Configure backup for multi-account access in AWS
Contributors
Cloud Backup enables you to create backup files in an AWS account that is different than where your source Cloud Volumes ONTAP volumes reside. And both of those accounts can be different than the account where the Cloud Manager Connector resides.
These steps are required only when you are backing up Cloud Volumes ONTAP data to Amazon S3.
Follow the steps below to set up your configuration in this manner.
Set up VPC peering between accounts
-
Log in to second account and Create Peering Connection:
-
Select a local VPC: Select the VPC of the second account.
-
Select another VPC: Enter the account ID of the first account.
-
Select the Region where the Cloud Manager Connector is running. In this test setup both accounts are running in same region.
-
VPC ID: Log into first account and enter the acceptor VPC ID. This is the VPC ID of the Cloud Manager Connector.

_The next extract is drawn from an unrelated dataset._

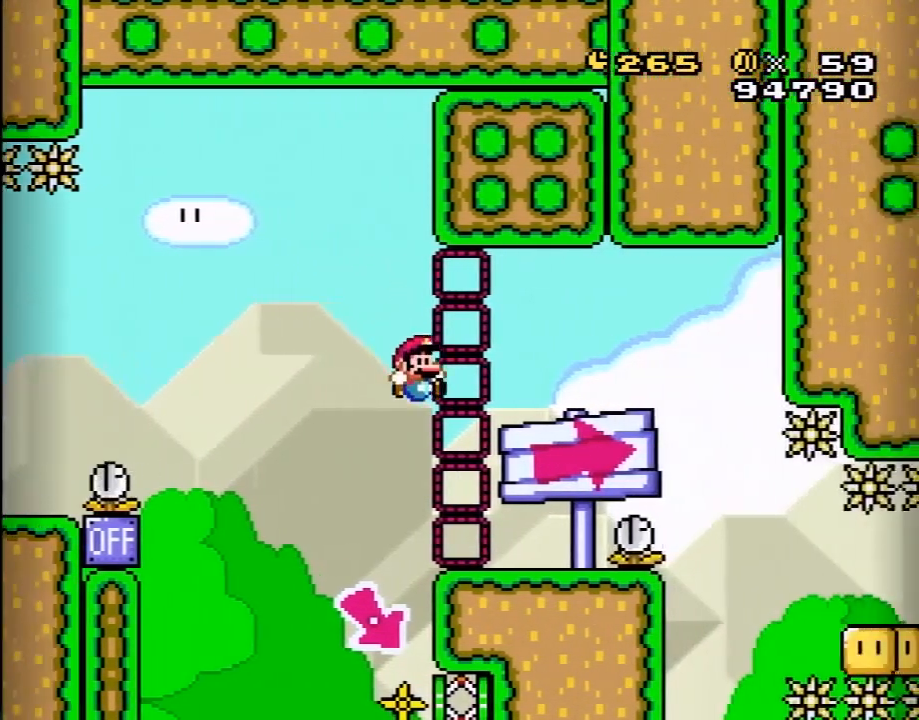
{"buttons": [], "events": [[33, "DPAD_RIGHT", "up"], [167, "DPAD_LEFT", "down"], [233, "B", "up"], [317, "DPAD_LEFT", "up"], [483, "Y", "up"]]}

A Success dialog displays.
The status of the peering connection shows as Pending Acceptance.
-
-
Log into the first account and accept the peering request:
-
Click Yes.
The connection now shows as Active. We have also added a Name tag to identify the peering connection called
cbs-multi-account
. -
Refresh the peering connection in the second account and notice that the status changes to Active.
-
Add a route to the route tables in both accounts
-
Go to VPC > Subnet > Route table.
-
Click on the Routes tab.
-
Click Edit routes.
-
Click Add route, and from the Target drop-down list select Peering Connection, and then select the peering connection that you created.
-
In the Destination, enter the other account’s subnet CIDR.
-
Click Save routes and a Success dialog displays.
-
Add the second AWS account credentials in Cloud Manager
-
Add the second AWS account, for example, Saran-XCP-Dev.
-
In the Discover Cloud Volumes ONTAP page, select the newly added credentials.
-
Select the Cloud Volumes ONTAP system you want to discover from second account. You can also deploy a new Cloud Volumes ONTAP system in the second account.

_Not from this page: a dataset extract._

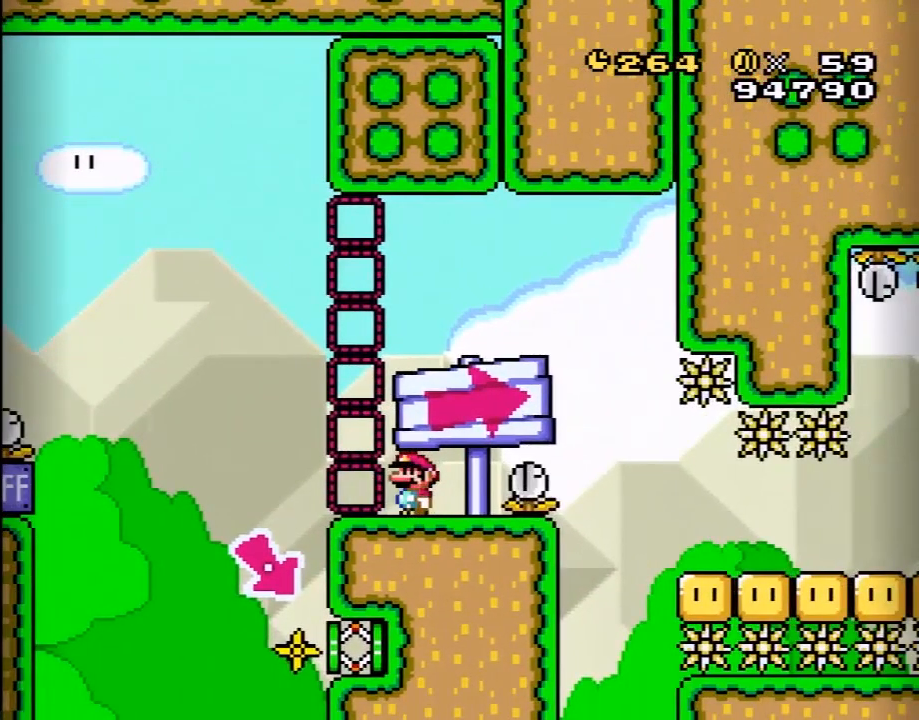
{"buttons": ["X"], "events": [[33, "X", "down"], [150, "DPAD_RIGHT", "down"], [217, "DPAD_RIGHT", "up"], [400, "DPAD_DOWN", "down"], [500, "DPAD_DOWN", "up"]]}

The Cloud Volumes ONTAP system from the second account is now added to Cloud Manager which is running in a different account.
Enable backup in the other AWS account
-
In Cloud Manager, enable backup for the Cloud Volumes ONTAP system running in the first account, but select the second account as the location for creating the backup files.
-
Then select a backup policy and the volumes you want to back up, and Cloud Backup attempts to create a new bucket in the selected account.
However, adding the bucket to the Cloud Volumes ONTAP system will fail because Cloud Backup uses the instance profile to add the bucket and the Cloud Manager instance profile doesn’t have access to the resources in the second account.
-
Get the working environment ID for the Cloud Volumes ONTAP system.
Cloud Backup creates every bucket with the prefix
Netapp-backup-
and will include the working environment ID; for example:87ULeA10
-
In the EC2 portal, go to S3 and search for the bucket with name ending with
87uLeA10
and you’ll see the bucket name displayed asNetapp-backup-vsa87uLeA10
. -
Click on the bucket, then click the Permissions tab, and then click Edit in the Bucket policy section.
-
Add a bucket policy for the newly created bucket to provide access to the Cloud Manager’s AWS account, and then Save the changes.
{ "Version": "2012-10-17", "Statement": [ { "Sid": "PublicRead", "Effect": "Allow", "Principal": { "AWS": "arn:aws:iam::464262061435:root" }, "Action": [ "s3:ListBucket", "s3:GetBucketLocation", "s3:GetObject", "s3:PutObject", "s3:DeleteObject" ], "Resource": [ "arn:aws:s3:::netapp-backup-vsa87uleai0", "arn:aws:s3:::netapp-backup-vsa87uleai0/*" ] } ] }
Note that "AWS": "arn:aws:iam::464262061435:root" gives complete access this bucket for all resources in account 464262061435. If you want to reduce it to specific role, level, you can update the policy with specific role(s). If you are adding individual roles, ensure that occm role also added, otherwise backups will not get updated in the Cloud Backup UI.
For example: "AWS": "arn:aws:iam::464262061435:role/cvo-instance-profile-version10-d8e-IamInstanceRole-IKJPJ1HC2E7R"
-
Retry enabling Cloud Backup on the Cloud Volumes ONTAP system and this time it should be successful.